Estimate The Cost Of Your Funeral Arrangements
The cost of laying a loved one to rest can be substantial. In addition to the price of a casket and cemetery plot, there are expenses related to the embalming process, burial, and the placement of the tombstone. Taking all expenses into account, the total cost can climb above $10,000.
Keep that figure in mind when shopping for a life insurance policy.
Estimate The Amount Of Unpaid Medical Expenses
If you're hospitalized or receive medical treatment before you die, expect the cost associated with that care to be steep. Rather than leaving your family to pay the bill, estimate the amount and add it to the death benefit that will ultimately be paid to your beneficiaries. That way, you can avoid burdening your spouse or family with the cost of your medical care.
Determine Your Family's Future Goals
Your family is likely to have needs that extend beyond your current monthly expenses. Some of those needs may not surface for years. For example, suppose you and your spouse have children who are in elementary school. College is still several years away. But that doesn't mean you should ignore the high cost of tuition - four years of college can cost over $100,000 - when deciding how much life insurance to buy.
Sit down with your spouse and identify all of your family's long-term goals. When will your kids attend college? When does your spouse hope to retire? Will your spouse want to care for his or her aging parents down the road? Factor the expenses associated with those goals into the death benefit you choose on your life insurance policy.
Add Up Your Savings And Investments
The process we've discussed thus far is critical for determining how much your family will spend after you're gone to meet its various needs.
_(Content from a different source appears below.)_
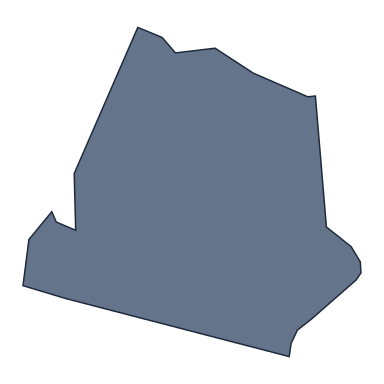 Akaltin, Sirdaryo, Uzbekistan (Robinson projection)
{"feature_id": "79887680B92810274159920", "entity_name": "Akaltin", "entity_type": "district", "adm_level": 2, "iso_a3": "UZB", "parent_name": "Uzbekistan", "parent_adm1": "Sirdaryo", "projection": "robinson", "projection_center": [68.339, 40.545], "detail": "fine", "context": "isolated", "style": "filled", "palette": "slate", "viewbox_px": 384, "rotation_deg": 0, "n_neighbors": 0, "source": "geoboundaries", "source_scale": "gbopen_adm2", "svg_char_len": 417}
<svg xmlns="http://www.w3.org/2000/svg" viewBox="0 0 384 384"><path d="M289.2,356.6L291.1,343.5L297.4,330.1L311.4,319.1L356.1,280.0L361.0,272.9L360.3,261.9L351.2,246.7L326.4,227.0L315.4,96.0L307.8,96.8L253.3,73.2L215.1,48.2L175.4,52.9L162.2,37.5L142.9,29.5L137.8,27.4L74.2,173.6L75.7,230.3L56.3,222.1L51.8,211.7L28.9,239.5L23.0,285.7L65.9,298.6L289.2,356.6Z" fill="#64748b" stroke="#1e293b" stroke-width="1.5"/></svg>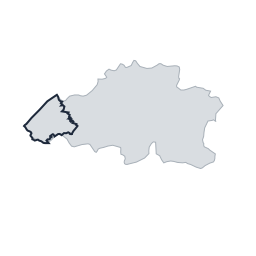 West Flanders on a map of Belgium (Robinson projection), rotated 340°
{"feature_id": "BEL-3479", "entity_name": "West Flanders", "entity_type": "Province", "adm_level": 1, "iso_a3": "BEL", "parent_name": "Belgium", "parent_adm1": "", "projection": "robinson", "projection_center": [3.055, 51.038], "detail": "fine", "context": "in_parent", "style": "outline", "palette": "slate", "viewbox_px": 256, "rotation_deg": 340, "n_neighbors": 0, "source": "natural_earth", "source_scale": "10m", "svg_char_len": 3227}
<svg xmlns="http://www.w3.org/2000/svg" viewBox="0 0 256 256"><g transform="rotate(340 128 128)"><path d="M116.5,71.7L120.4,73.3L123.9,73.7L125.4,73.0L124.4,69.1L127.2,67.1L130.3,66.2L131.8,67.8L134.6,69.5L136.9,69.5L142.9,65.1L144.4,66.0L145.7,67.6L146.0,68.8L146.3,70.1L147.6,70.7L152.4,70.4L154.8,68.0L156.7,66.5L158.2,67.5L158.9,70.5L160.3,74.3L166.1,78.5L170.9,79.8L176.9,78.9L179.2,78.2L180.9,78.8L182.5,81.0L185.9,83.6L193.2,85.5L195.4,86.5L197.0,88.2L196.6,90.7L193.2,96.9L192.8,98.7L193.3,99.3L192.6,100.4L188.2,104.6L187.8,106.0L189.4,108.4L190.6,110.4L193.3,111.4L195.9,111.7L200.7,111.8L205.8,111.9L206.4,113.1L212.2,116.4L214.0,119.1L218.2,121.6L214.8,124.9L215.4,126.3L216.6,127.8L221.3,128.7L223.6,130.8L223.8,134.1L225.0,139.4L215.5,144.6L212.9,150.5L212.7,151.7L212.4,151.5L211.3,149.6L209.5,149.6L205.5,148.8L200.1,154.1L197.7,158.5L196.2,161.8L194.0,164.5L193.6,167.4L193.9,168.5L193.2,170.1L193.2,171.7L196.4,174.9L197.2,176.6L201.2,182.2L200.0,184.3L199.1,186.5L198.0,188.1L196.7,189.1L192.7,189.0L187.6,189.7L184.2,190.9L182.4,190.9L178.7,188.1L174.5,183.8L171.8,181.8L170.6,180.1L167.4,179.4L162.8,177.3L159.5,175.0L156.8,173.6L152.9,172.9L149.7,173.0L148.7,169.2L148.3,164.9L145.7,161.9L149.1,150.8L147.0,149.7L144.7,150.6L141.4,153.2L139.8,156.4L138.9,159.2L133.3,161.9L124.3,162.9L114.6,161.9L113.2,161.2L112.6,160.3L112.6,159.3L113.2,157.8L114.9,156.0L115.3,153.4L113.6,151.1L112.4,150.3L112.9,148.1L114.1,145.3L114.4,143.8L107.8,139.0L103.0,138.1L98.4,137.9L94.8,137.4L92.8,137.6L91.3,139.0L89.8,140.0L88.7,138.8L86.6,130.4L85.1,129.2L79.1,127.8L71.0,127.3L68.8,125.8L67.6,122.0L66.9,117.5L64.2,113.1L62.8,112.0L60.4,110.1L56.2,110.9L51.1,113.4L48.1,114.1L47.0,114.4L42.9,111.9L38.4,108.1L34.7,104.0L33.9,101.7L35.0,99.0L33.7,96.9L31.7,93.0L31.2,90.0L53.0,79.4L66.3,73.9L72.6,72.3L74.1,77.8L75.2,79.5L76.7,80.6L78.7,80.9L81.0,79.5L84.1,78.1L89.2,78.7L92.9,80.1L94.3,81.4L96.7,82.7L100.3,83.0L107.2,80.6L113.8,76.8L115.8,74.1L116.5,71.7Z" fill="#d9dde1" stroke="#a8b0b8" stroke-width="1"/><path d="M37.4,108.0L37.0,108.0L36.3,107.9L35.9,107.8L35.7,107.4L35.2,106.6L35.0,106.4L34.4,106.1L34.2,105.9L34.3,105.6L34.7,104.9L34.7,104.5L33.7,101.8L34.0,101.2L35.2,100.3L35.5,99.9L35.3,98.6L34.6,97.7L32.8,96.1L32.3,94.9L31.8,92.1L31.0,90.6L32.0,90.0L33.9,89.5L40.8,85.5L51.2,80.6L61.3,75.3L72.5,72.5L73.0,74.9L72.8,76.5L72.7,77.9L73.5,79.5L74.7,80.6L75.0,80.7L75.1,80.8L73.4,81.7L74.3,83.3L73.1,84.0L74.5,84.3L75.6,86.0L73.8,88.7L71.6,89.8L77.3,93.0L76.2,93.7L77.7,95.7L76.4,97.3L77.3,98.2L75.7,98.8L78.2,99.7L77.2,99.7L77.9,100.3L77.6,100.6L76.4,100.5L76.8,101.2L76.1,101.7L76.5,102.6L77.7,102.0L78.5,102.3L78.9,103.5L77.7,104.4L80.8,106.6L80.2,107.2L81.3,108.5L81.2,108.9L78.1,110.8L75.8,112.1L73.5,114.0L73.3,114.5L72.8,114.4L72.5,114.4L71.3,113.6L71.4,112.8L70.3,111.6L68.2,111.8L66.1,110.9L63.8,111.8L63.2,112.0L62.4,110.8L61.5,110.1L60.2,109.8L56.2,110.8L56.2,110.6L55.7,108.5L55.0,108.1L52.0,109.0L52.0,109.3L53.0,110.3L51.1,110.9L50.9,111.5L49.5,111.7L48.8,111.2L48.4,111.2L47.1,111.9L48.1,114.5L48.3,115.1L44.3,113.6L43.4,113.0L43.1,112.6L42.4,111.4L42.1,110.9L40.3,109.5L39.9,109.0L39.8,108.6L39.5,108.2L38.9,108.0L38.4,107.9L37.4,108.0Z" fill="none" stroke="#1e293b" stroke-width="2"/></g></svg>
You must also consider how much money you and your spouse already have set aside.
For example, you probably have a savings account. You might also have a brokerage account that contains shares of stocks or mutual funds. Think about your IRA, 401(K), or other retirement accounts. Some people even have cash hidden in their safe deposit boxes.
The money in these accounts can be used to pay your family's monthly expenses or to meet their future goals. As such, it should be deducted from the total amount of life insurance coverage you would otherwise purchase.
No one relishes talking about their family's need for life insurance. Doing so suggests that one might die before his or her time. But it's important to make sure your family has enough money to make ends meet - now and in the future - in the event the unthinkable happens.
Disclaimer - The above description/explanation is intended as a guideline only, and is not to be interpreted as a recommendation to buy or sell any insurance products, or to provide legal or financial advice of any kind. Also, Kanetix Ltd. does not warrant or assume any legal liability or responsibility for the accuracy, completeness, or usefulness of any information, apparatus, product, or process disclosed.